A mixture of experts approach for enhanced diabetes detection
摘要
Accurate prediction of Type 2 and Gestational Diabetes is critical for timely intervention, personalized treatment, and effective disease management. The main purpose of this study is to develop a robust diabetes prediction framework capable of handling heterogeneous and imbalanced clinical data while improving minority-class detection. An enhanced Mixture of Experts (MoE) framework for diabetes prediction is proposed to improve classification performance under class imbalance conditions. The model employs a sparse gating mechanism that activates only the top-K most relevant experts for each sample, enabling efficient expert specialization and better generalization across diverse patient subgroups.

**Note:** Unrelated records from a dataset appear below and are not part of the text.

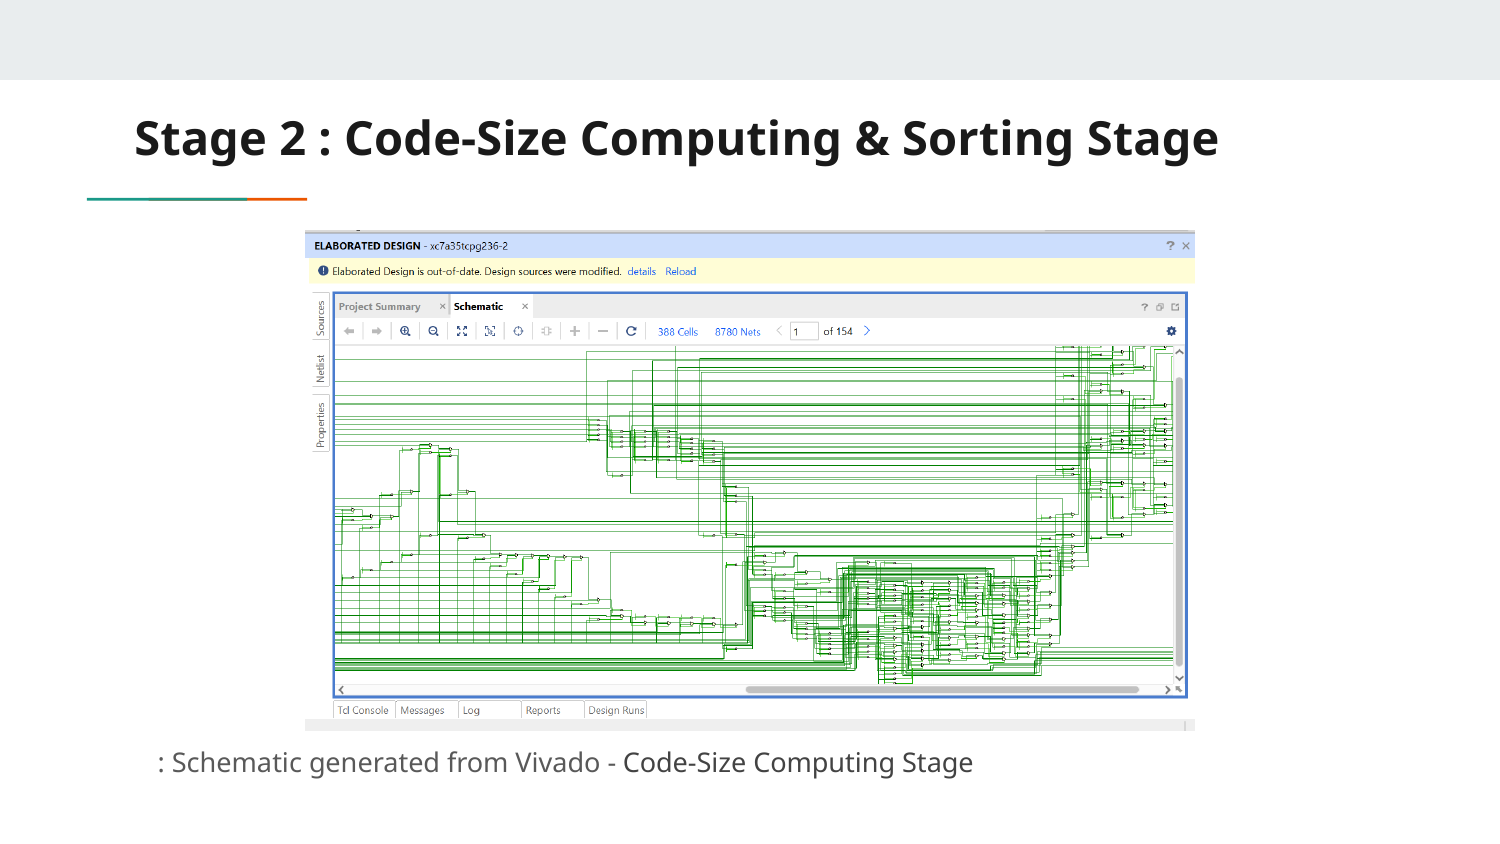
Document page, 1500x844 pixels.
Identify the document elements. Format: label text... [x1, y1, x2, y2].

text_box : Schematic generated from Vivado - Code-Size Computing Stage [142, 730, 1417, 834]
picture [305, 230, 1195, 731]
title Stage 2 : Code-Size Computing & Sorting Stage [119, 92, 1381, 181]
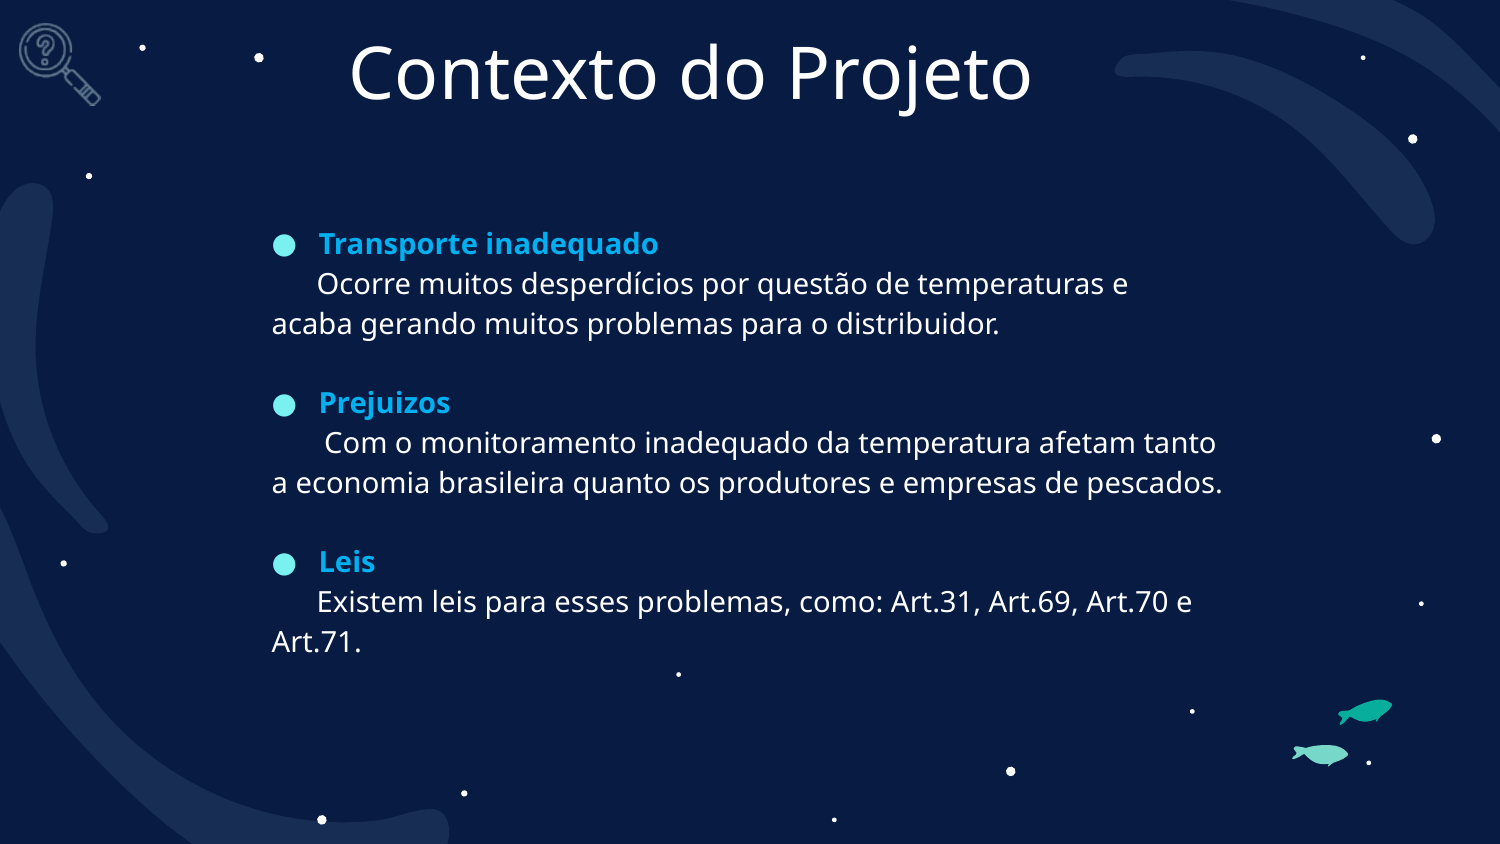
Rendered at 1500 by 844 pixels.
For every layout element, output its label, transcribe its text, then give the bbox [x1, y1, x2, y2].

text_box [1286, 681, 1394, 785]
text_box Contexto do Projeto [60, 23, 1323, 118]
text_box Transporte inadequado Ocorre muitos desperdícios por questão de temperaturas e acaba gerando muitos problemas para o distribuidor. Prejuizos Com o monitoramento inadequado da temperatura afetam tanto a economia brasileira quanto os produtores e empresas de pescados. Leis Existem leis para esses problemas, como: Art.31, Art.69, Art.70 e Art.71. [256, 343, 1244, 500]
picture [19, 23, 101, 106]
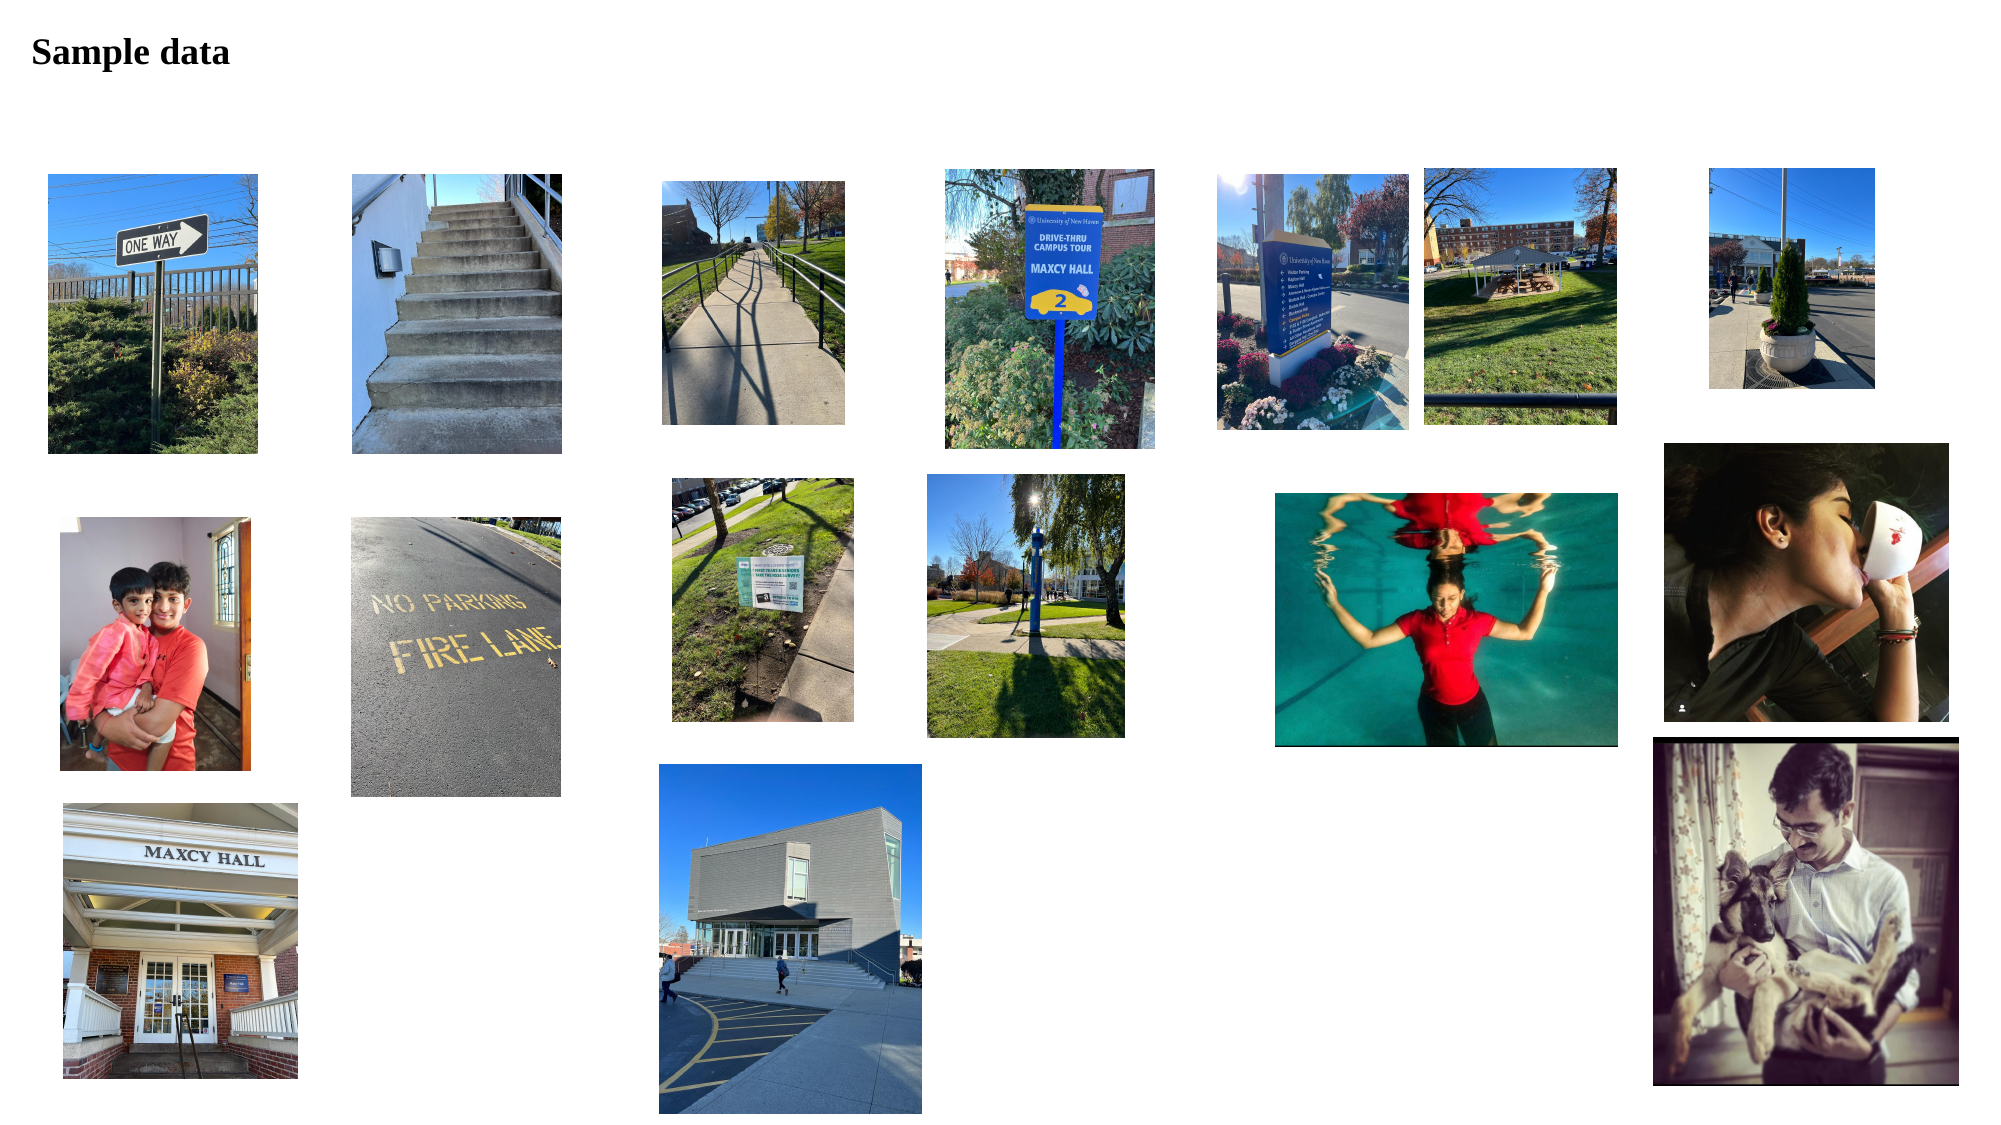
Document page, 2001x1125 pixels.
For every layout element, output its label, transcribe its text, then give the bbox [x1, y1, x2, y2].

picture [1274, 493, 1618, 748]
picture [1216, 173, 1409, 430]
picture [352, 173, 562, 454]
picture [659, 764, 922, 1115]
picture [944, 169, 1155, 449]
picture [60, 516, 252, 772]
picture [1653, 736, 1960, 1087]
picture [662, 181, 845, 425]
picture [671, 478, 855, 722]
picture [927, 474, 1125, 738]
text_box Sample data [16, 19, 298, 80]
picture [48, 173, 259, 454]
picture [1424, 168, 1617, 425]
picture [1664, 442, 1949, 722]
picture [63, 802, 298, 1080]
picture [350, 516, 561, 797]
picture [1709, 168, 1875, 389]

To address expert workload imbalance, an innovative auxiliary loss based on the Gini index is introduced, which promotes balanced expert utilization with lower computational complexity than traditional coefficient-of-variation-based losses. Furthermore, an asymmetric focal loss is incorporated to mitigate class imbalance by reducing the dominance of negative samples during training and improving recall for diabetic cases. Experimental evaluations on two publicly available datasets for Type 2 and Gestational Diabetes show that the proposed MoE framework consistently outperforms conventional machine learning methods in terms of F1-score, recall, and precision–recall balance. These results show that the proposed framework improves diabetes prediction performance and provides a reliable tool for clinical decision support in imbalanced medical datasets.